* [Aim of the exercise]: Locate every line below that contains the word "moet" and copy each of those lines.

* [Transcribed page contents]:
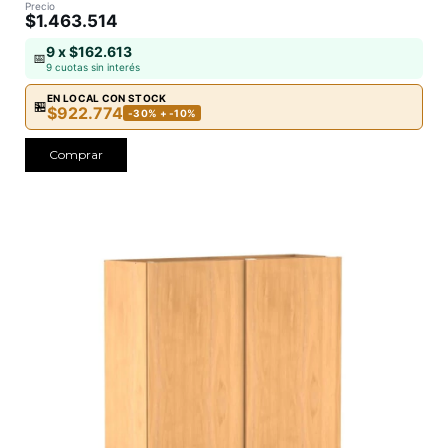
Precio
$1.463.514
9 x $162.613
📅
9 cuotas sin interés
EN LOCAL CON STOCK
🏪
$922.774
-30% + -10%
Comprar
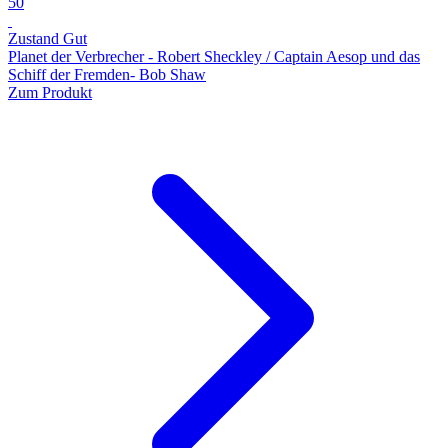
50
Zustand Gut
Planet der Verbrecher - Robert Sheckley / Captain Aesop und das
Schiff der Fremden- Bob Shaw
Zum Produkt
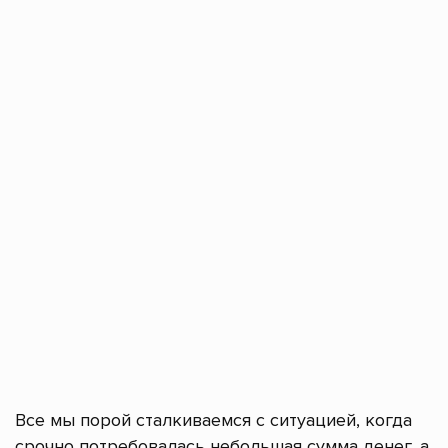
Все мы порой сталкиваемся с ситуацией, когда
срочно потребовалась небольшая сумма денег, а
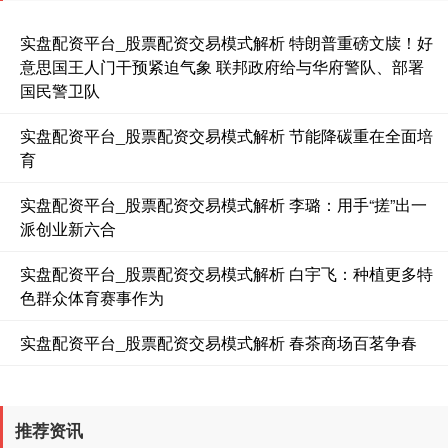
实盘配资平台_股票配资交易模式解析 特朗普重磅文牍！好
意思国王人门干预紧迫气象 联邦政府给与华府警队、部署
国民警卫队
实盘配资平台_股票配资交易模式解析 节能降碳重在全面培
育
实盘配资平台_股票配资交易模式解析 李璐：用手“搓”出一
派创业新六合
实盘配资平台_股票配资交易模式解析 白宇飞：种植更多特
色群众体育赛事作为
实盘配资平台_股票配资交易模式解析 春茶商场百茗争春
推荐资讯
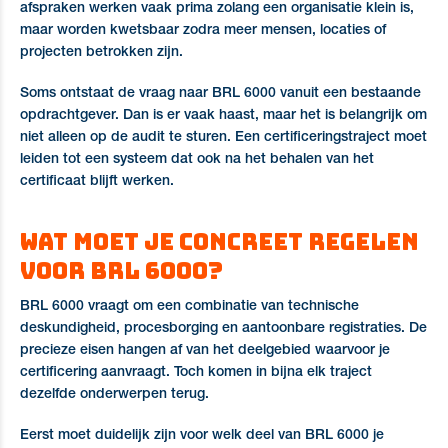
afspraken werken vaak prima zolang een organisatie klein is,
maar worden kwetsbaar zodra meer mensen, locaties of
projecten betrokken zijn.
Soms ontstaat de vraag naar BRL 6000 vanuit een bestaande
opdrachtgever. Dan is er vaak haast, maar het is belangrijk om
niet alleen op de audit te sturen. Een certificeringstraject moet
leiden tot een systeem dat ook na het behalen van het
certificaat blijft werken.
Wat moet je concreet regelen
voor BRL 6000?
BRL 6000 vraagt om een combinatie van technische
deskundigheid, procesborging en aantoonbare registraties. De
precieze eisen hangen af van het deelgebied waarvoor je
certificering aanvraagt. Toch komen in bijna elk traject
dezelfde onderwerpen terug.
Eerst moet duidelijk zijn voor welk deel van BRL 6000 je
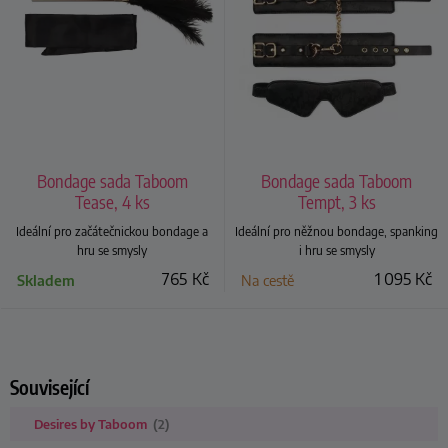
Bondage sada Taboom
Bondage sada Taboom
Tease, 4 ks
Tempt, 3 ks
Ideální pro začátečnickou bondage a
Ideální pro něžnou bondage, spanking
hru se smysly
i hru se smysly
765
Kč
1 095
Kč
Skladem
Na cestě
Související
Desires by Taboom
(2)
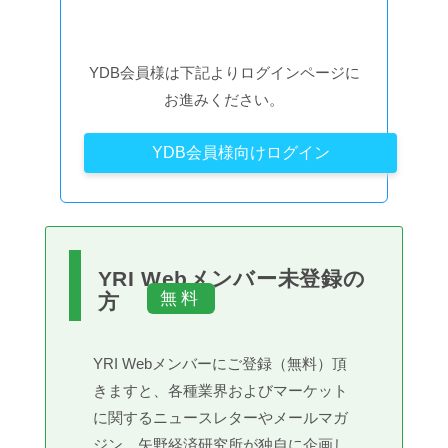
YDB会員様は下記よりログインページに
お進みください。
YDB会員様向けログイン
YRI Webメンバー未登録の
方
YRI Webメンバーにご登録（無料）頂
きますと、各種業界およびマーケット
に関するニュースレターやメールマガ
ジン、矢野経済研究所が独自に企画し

* [Reply]:
niet alleen op de audit te sturen. Een certificeringstraject moet
Wat moet je concreet regelen
Eerst moet duidelijk zijn voor welk deel van BRL 6000 je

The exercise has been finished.